Unless you are teaching a style of yoga with a set sequence of postures such as Bikram or Ashtanga, you will need to choose the order of the postures you teach, otherwise known as “sequencing.” Put simply, sequencing matters. It matters in terms of how your students will feel in the postures – whether they will feel warmed up enough or ready for the postures you are teaching. And it matters in terms of how they will feel at the end of class and later on. Yoga postures work on the physical, emotional, and energetic bodies, and have a subtle but strong affect on our nervous systems. If we practice deep postures without first warming up, we may feel bad. If we practice active or intense postures but cool down appropriately afterwards, and practice the right counter-poses, we may feel good. It is your job as a teacher to structure your classes so that they achieve the desired results. Most beginning teachers plan and write out a sequence before teaching. Some experienced teachers also do this, but with experience comes the wisdom as well as the confidence to “wing it.” In the beginning, I do not suggest winging it. Be prepared, but also willing to change and adapt the class based on the experience level and energy of the students present that day.

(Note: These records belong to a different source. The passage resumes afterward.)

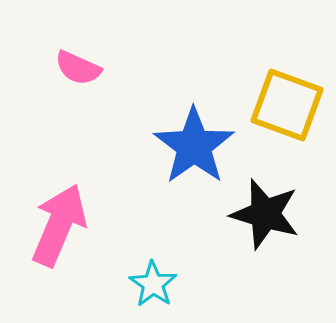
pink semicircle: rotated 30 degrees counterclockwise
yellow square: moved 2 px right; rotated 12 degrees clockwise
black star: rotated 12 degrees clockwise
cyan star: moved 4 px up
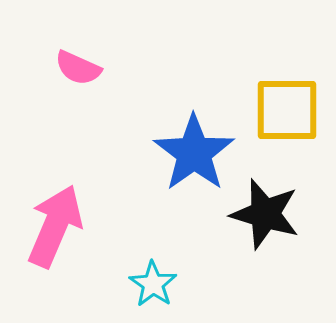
yellow square: moved 5 px down; rotated 20 degrees counterclockwise
blue star: moved 7 px down
pink arrow: moved 4 px left, 1 px down
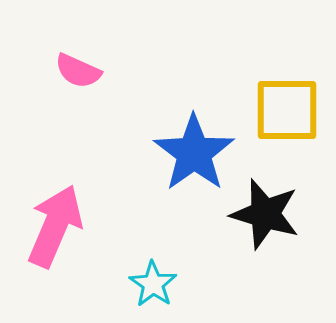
pink semicircle: moved 3 px down
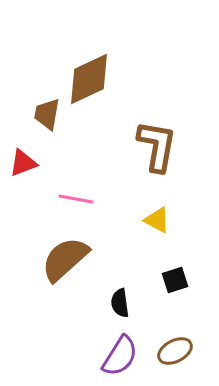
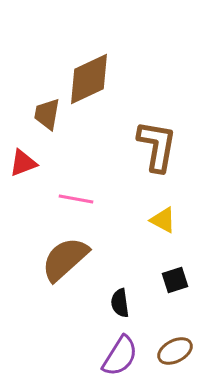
yellow triangle: moved 6 px right
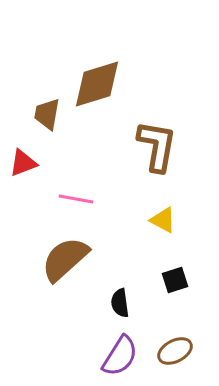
brown diamond: moved 8 px right, 5 px down; rotated 8 degrees clockwise
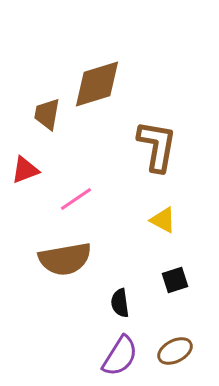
red triangle: moved 2 px right, 7 px down
pink line: rotated 44 degrees counterclockwise
brown semicircle: rotated 148 degrees counterclockwise
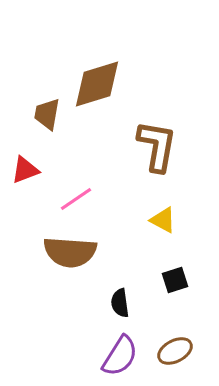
brown semicircle: moved 5 px right, 7 px up; rotated 14 degrees clockwise
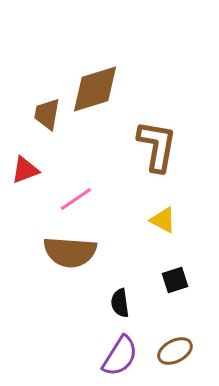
brown diamond: moved 2 px left, 5 px down
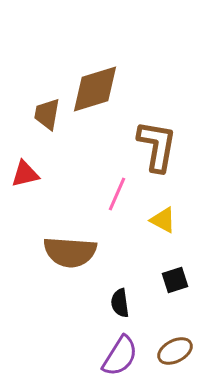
red triangle: moved 4 px down; rotated 8 degrees clockwise
pink line: moved 41 px right, 5 px up; rotated 32 degrees counterclockwise
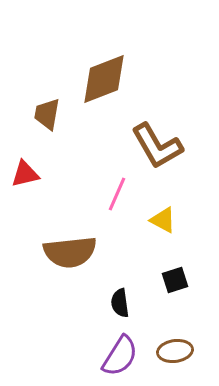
brown diamond: moved 9 px right, 10 px up; rotated 4 degrees counterclockwise
brown L-shape: rotated 140 degrees clockwise
brown semicircle: rotated 10 degrees counterclockwise
brown ellipse: rotated 20 degrees clockwise
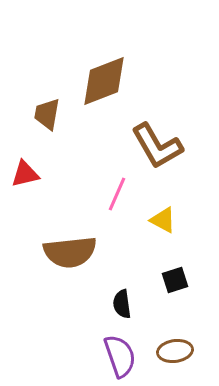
brown diamond: moved 2 px down
black semicircle: moved 2 px right, 1 px down
purple semicircle: rotated 51 degrees counterclockwise
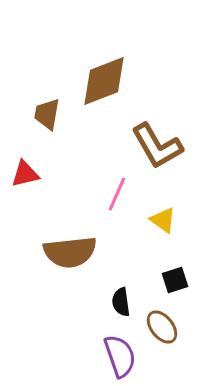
yellow triangle: rotated 8 degrees clockwise
black semicircle: moved 1 px left, 2 px up
brown ellipse: moved 13 px left, 24 px up; rotated 60 degrees clockwise
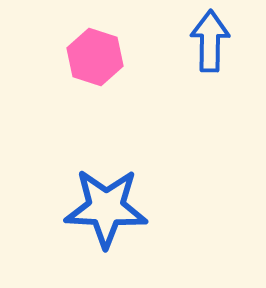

There are five main ways to sequence your classes.

  1. To create a balanced practice

A balanced practice will consist of a fairly equal number of standing postures, seated postures, forward bends, backward bends, twists, and inversions. Typically standing postures will precede seated postures and inversions, although this may vary depending on the tone you intend to set. For example, if you want the practice to feel very nurturing and calming, you may start out with supine postures to relax the nervous system, then gently introduce standing postures and inversions. If you want to create a fun and vibrant atmosphere, you might start with Sun Salutations, standing poses, and even inversions such as Handstand, before moving to the floor. The idea is for students to feel good and balanced when they get up to leave.

  1. To address a pose or type of posture

If you want to address, say, hip openers or backbends, in particular, you would create a sequence that progressively warms up the required body parts, and teaches or emphasizes the types of actions students will need to approach the intended posture with ease. For example, a backbending class may start with standing postures that emphasize stability in the legs and pelvis, shoulder opening, and hip flexor/psoas release before moving into first gentle, and gradually more challenging backbends. Do not forget to practice appropriate counter-poses, such as a forward bend or abdominal strengthening exercise after backbending. Even if the sequencing intention is to address a pose or type of posture, you should always teach a balanced practice.

  1. To build toward a “peak pose”

A peak pose is typically a “hard” pose that some students may be wary of, afraid of, unsure how to do, or maybe they have never even seen before. The structure of the class, then, will introduce poses that help the students master some of the smaller actions contained in the harder posture, building on them until the peak pose reveals itself toward the end of practice. As with #3, make sure to teach an appropriate counter-pose or cool-down if necessary.

  1. To address a theme

Your theme may be postural or philosophical. An example of a postural theme might be “backbending to open the heart,” while a philosophical theme might be “balancing santosha (contentment) with tapas (discipline) in our practice.” You will introduce your theme, then connect it to the postures you teach in that class, so that it threads its way through the practice.

  1. To be creative

In a flow or vinyasa yoga setting, the sequencing is often intended to be creative, offering new and different ways of grouping postures, linking them together creatively. This can be both fun and transformative for students, as well as amusing and challenging for teachers. While we often want to be creative in our sequencing, though, there are a few pitfalls to avoid. First, do not get so creative that you forget what you have taught on one side by the time you get to the other side. Also, do not link poses together “just because you can” if it does not make sense in the body, and in terms of what poses you have already taught to prepare and warm up. Finally, do not link so many poses together on one side that the front or standing leg is exhausted. This is not healthy for the joints, or for the nervous system, which may feel out of balance or stressed. Remember, no matter what type of sequencing you are doing, you need to create a balanced practice.

Note that you may be teaching classes that combine or integrate one or more of the above sequencing styles. Have fun with it!